O’Reilly: MLK would not have supported Black Lives Matter
GEORGE E. CURRY | 7/25/2016, 11:32 a.m.
(George Curry Media) – Fox News host Bill O’Reilly escalated his ongoing attack on the Black Lives Matter movement by asserting without a hint of evidence that if Dr. Martin Luther King Jr. were alive, he would not support the group.
“With all due respect to President Obama, well-meaning activists do not associate themselves with a group that often commits violent acts, and encourages violence through irresponsible rhetoric. Dr. King would not participate in a Black Lives Matter protest,” he said in a Fox News commentary.
First, Black Lives Matter does not, contrary to O’Reilly’s assertion, often commit violent acts or encourage violence through what he characterized as irresponsible rhetoric. He is part of the crowd that thinks the chant of “Black Lives Matter” should be discarded in favor of “All Lives Matters.”
Forever trying to bridge the gap between Blacks and Whites, Obama explained the nuances associated with the phrase.
“I think it’s important for us to also understand that the phrase ‘black lives matter’ simply refers to the notion that there’s a specific vulnerability for African Americans that needs to be addressed,” he told a gathering of enforcement officials, civil rights leaders, elected officials and activists recently in Washington, D.C. “We shouldn’t get too caught up in this notion that somehow people who are asking for fair treatment are somehow, automatically, anti-police, are trying to only look out for Black lives as opposed to others. I think we have to be careful about playing that game.”
It’s a game O’Reilly plays well, which is why he has the gall to claim that King would not support the Black Lives Matter movement.
Credible civil rights leaders strongly disagree.
Bernard Lafayette Jr., who worked with King as a field organizer and now chairs the board of the Southern Christian Leadership Conference, the organization King co-founded, said: “Dr. King supported the Student Nonviolent Coordinating Committee so it stands to reason that he would support Black Lives Matter as long as they practice nonviolence.”
Rep. John Lewis knows that from firsthand experience. As chairman of the upstart SNCC, he participated in numerous marches with King, including the 1963 March on Washington and the Selma to Montgomery March that led to the passage of the 1965 Voting Rights Act.
Lewis has praised the Black Lives Matter movement and quoted King, as he did at a recent protest in the U.S. Capitol, by saying, “The time is always right to do what is right.”
O’Reilly, never a King supporter, opposes many of the things King fought for during his lifetime, including affirmative action. Nothing in his background qualifies him to be an expert on what King would say or do if he were still alive.
Those who are active in the Civil Rights Movement today have no doubts that King would be supportive of the young people who make up the core of Black Lives Matter.

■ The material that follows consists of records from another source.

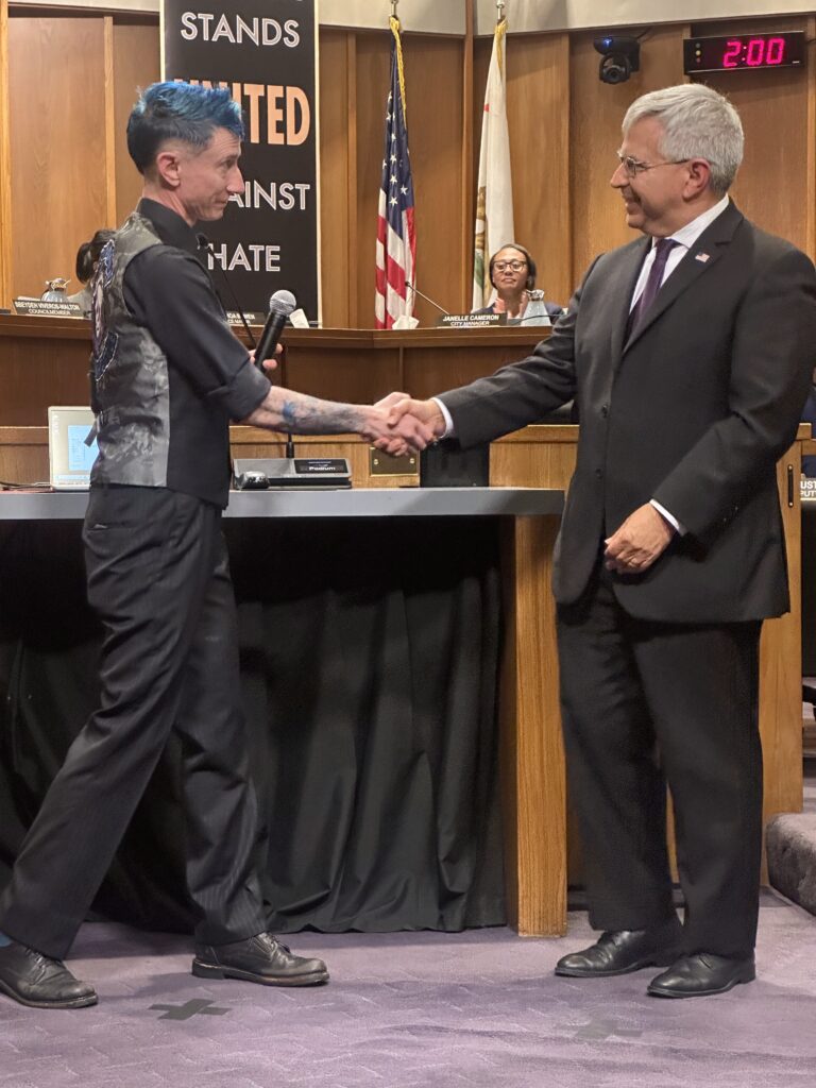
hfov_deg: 19.1
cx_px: 408
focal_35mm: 77
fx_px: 2420
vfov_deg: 25.3
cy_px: 544
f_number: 2.8
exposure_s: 1/41
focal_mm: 9
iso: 1000
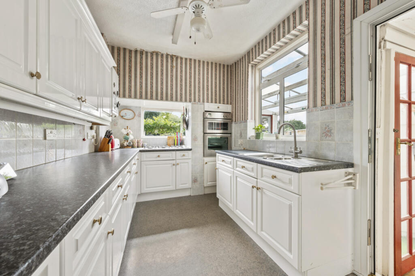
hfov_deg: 104.3
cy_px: 138
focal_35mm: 14
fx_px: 161
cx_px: 208
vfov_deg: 81.1
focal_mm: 14
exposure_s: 1/1.25
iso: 200
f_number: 16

“Dr. King would enthusiastically embrace the philosophy and activism which inspires Black Lives Matter because every life matters,” said Marc Morial, president and CEO of the National Urban League. “The continuing disparities and unequal treatment most apparent in, but not limited to, the police/community relations and the criminal justice system demonstrates that all lives have not mattered equally.